GENEBRA – O governo dos EUA abre uma nova disputa comercial contra a China, quatro dias depois que o governo de Pequim levou aos tribunais da Organização Mundial do Comércio (OMC) uma queixa contra americanos por se recusarem a reconhecer a China como uma economia de mercado. A troca de acusações entre Pequim e Washington confirma o que muitos temem ser um novo período de tensão comercial entre as duas maiores economias do mundo.
Nesta quinta-feira, 15, a Casa Branca pediu a interferência da OMC para julgar as tarifas impostas pelos chineses contra os produtos agrícolas dos EUA. Segundo Washington, as barreiras estariam afetando as vendas de arroz, trigo e milho, com um prejuízo de US$ 3,5 bilhões.
Para os diplomatas americanos, a China estabeleceu cotas e condições de importações que não se justificam e violam os direitos dos exportadores dos EUA. "As políticas chinesas violam seus compromissos na OMC e limitam as oportunidades para que exportadores do setor agrícola dos EUA possam concorrer de forma justa", afirmou o representante de Comércio da Casa Branca, Michael Froman.
Em oito anos do governo de Barack Obama, essa é a 15a disputa entre os dois países. Mas observadores em Genebra alertam que, no final de seu governo, não faria sentido iniciar mais um contencioso para Obama. A interpretação dada era de que os americanos não poderiam deixar sem resposta a nova queixa feita pelos chineses contra Washington, no início da semana.
Pequim ataca o fato de que americanos e europeus não a reconheceu como uma economia de mercado. O processo na OMC foi aberto menos de 24 horas depois do fim do prazo estipulado há 15 anos para o reconhecimento da China em seu novo status.
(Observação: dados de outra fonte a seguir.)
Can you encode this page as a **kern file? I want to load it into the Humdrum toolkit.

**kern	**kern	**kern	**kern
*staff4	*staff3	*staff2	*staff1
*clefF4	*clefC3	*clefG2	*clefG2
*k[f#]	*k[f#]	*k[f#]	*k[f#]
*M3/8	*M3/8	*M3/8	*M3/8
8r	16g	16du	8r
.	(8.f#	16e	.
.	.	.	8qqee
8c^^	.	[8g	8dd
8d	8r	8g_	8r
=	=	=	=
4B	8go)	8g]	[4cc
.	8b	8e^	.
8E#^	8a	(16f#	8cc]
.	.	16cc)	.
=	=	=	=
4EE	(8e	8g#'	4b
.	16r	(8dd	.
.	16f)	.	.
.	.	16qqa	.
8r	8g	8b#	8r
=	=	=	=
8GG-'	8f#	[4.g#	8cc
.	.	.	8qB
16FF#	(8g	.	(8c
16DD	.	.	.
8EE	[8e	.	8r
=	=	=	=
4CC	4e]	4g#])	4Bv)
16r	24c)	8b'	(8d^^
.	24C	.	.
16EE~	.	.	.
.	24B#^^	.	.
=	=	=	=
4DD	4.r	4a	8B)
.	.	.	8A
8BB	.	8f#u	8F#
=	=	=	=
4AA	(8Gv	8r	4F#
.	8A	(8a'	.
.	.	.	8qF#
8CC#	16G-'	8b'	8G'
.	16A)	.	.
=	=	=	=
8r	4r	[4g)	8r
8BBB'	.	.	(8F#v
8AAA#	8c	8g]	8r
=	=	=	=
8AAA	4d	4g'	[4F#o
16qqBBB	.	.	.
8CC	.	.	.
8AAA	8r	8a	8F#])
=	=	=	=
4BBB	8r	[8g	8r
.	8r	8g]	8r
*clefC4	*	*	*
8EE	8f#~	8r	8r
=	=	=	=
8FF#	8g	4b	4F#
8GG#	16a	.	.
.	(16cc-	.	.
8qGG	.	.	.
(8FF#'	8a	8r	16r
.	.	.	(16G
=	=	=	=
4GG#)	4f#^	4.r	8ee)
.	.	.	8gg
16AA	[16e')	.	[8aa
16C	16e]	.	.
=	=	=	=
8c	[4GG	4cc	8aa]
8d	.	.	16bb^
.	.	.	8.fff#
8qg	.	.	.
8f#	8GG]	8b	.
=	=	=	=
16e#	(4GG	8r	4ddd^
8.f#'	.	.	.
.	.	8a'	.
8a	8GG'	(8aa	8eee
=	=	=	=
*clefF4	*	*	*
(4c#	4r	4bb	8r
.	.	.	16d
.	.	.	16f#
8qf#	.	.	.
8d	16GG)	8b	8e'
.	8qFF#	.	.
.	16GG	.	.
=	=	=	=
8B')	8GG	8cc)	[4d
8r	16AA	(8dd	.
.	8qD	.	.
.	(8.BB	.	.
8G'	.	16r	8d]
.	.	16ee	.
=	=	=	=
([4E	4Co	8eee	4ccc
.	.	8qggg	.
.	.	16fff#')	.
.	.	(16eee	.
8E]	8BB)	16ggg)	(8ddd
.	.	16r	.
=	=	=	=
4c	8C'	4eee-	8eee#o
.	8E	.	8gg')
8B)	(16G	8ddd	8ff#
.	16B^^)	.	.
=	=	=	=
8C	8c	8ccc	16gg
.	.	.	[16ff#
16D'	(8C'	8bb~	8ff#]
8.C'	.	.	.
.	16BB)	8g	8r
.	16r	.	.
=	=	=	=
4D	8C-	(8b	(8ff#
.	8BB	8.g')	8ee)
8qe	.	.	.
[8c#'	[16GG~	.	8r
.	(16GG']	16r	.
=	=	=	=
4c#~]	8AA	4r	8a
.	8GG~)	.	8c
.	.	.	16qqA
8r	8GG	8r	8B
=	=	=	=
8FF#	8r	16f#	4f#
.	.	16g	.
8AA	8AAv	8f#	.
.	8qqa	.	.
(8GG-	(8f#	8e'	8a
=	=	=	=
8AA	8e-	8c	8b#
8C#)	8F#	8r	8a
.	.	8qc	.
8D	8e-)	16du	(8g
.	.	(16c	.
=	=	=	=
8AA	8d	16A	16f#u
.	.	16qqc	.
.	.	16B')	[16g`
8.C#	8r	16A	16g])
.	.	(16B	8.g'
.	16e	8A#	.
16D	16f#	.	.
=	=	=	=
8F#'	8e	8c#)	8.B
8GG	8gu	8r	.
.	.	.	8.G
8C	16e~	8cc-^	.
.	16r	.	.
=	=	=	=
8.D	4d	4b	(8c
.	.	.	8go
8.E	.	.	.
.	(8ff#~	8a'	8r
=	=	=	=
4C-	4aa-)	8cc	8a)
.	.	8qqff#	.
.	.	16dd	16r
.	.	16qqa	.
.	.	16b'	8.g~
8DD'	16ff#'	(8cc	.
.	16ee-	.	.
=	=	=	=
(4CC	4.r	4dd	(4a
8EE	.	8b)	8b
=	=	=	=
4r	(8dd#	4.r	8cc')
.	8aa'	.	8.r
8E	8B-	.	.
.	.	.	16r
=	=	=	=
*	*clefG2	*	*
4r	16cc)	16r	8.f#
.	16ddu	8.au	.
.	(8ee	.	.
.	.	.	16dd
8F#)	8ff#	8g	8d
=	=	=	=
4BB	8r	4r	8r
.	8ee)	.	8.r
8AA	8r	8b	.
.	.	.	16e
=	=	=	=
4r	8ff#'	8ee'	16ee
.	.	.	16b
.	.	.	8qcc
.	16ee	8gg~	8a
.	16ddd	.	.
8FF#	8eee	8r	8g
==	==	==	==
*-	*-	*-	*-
No último domingo, concluiu-se o período em que a China tinha para reformar sua economia, num acordo estabelecido em 2001 para a adesão do país à Organização Mundial do Comércio. Em troca, ela insiste que deveria ser reconhecida como uma economia de mercado, posição não compartilhada por EUA, Japão, Europa, Índia, Brasil e diversos outros países.
Em termos técnicos, o novo status daria aos chineses a vantagem de ser tratado como todas as demais economias do mundo, sem discriminação comercia. Isso tem um impacto direto na aplicação de medidas antidumping contra produtos chineses.
Importadores de todo o mundo teriam de comparar os preços de bens chineses exportados aos valores que esses mesmos bens são vendidos em seu mercado doméstico, tradicionalmente baixos. Desde 2001, governos podiam escolher como parâmetro para esse cálculo um preço praticado em outro país e normalmente mais elevado. Isso tornava mais fácil concluir que os chineses estavam cometendo dumping e impor barreiras à importação.
Agora, impor medidas antidumping contra a China ficará mais difícil e economias estarão mais vulneráveis à entrada dos produtos de Pequim.
Os chineses, na semana passada, haviam alertado que iriam adotar "retaliações" se o reconhecimento não viesse. Assim que a OMC abriu suas portas, nesta segunda-feira, a primeira disputa foi iniciada.
Num comunicado, o Ministério do Comércio da China alertou que, mesmo com o fim do prazo, EUA e Europa continuam calculando a taxa de dumping com base em critérios que já deveriam ter sido abandonados.
O caso deve aprofundar ainda mais a tensão com o presidente eleito nos EUA, Donald Trump. O republicano, durante sua campanha, prometeu proteger os trabalhadores americanos contra os produtos chineses.
A partir de dados coletados pela OMC e obtidos pela reportagem do Estado, um total de 547 medidas antidumping foram aplicadas pelas maiores economias do mundo contra as importações chinesas entre 2008 e 2016. Para todos os países do G-20, a China foi o maior alvo de barreiras. Só o Brasil aplicou mais de 60 contra os chineses em oito anos, um número superior a todas as taxas contra produtos americanos, coreanos ou indianos, somados.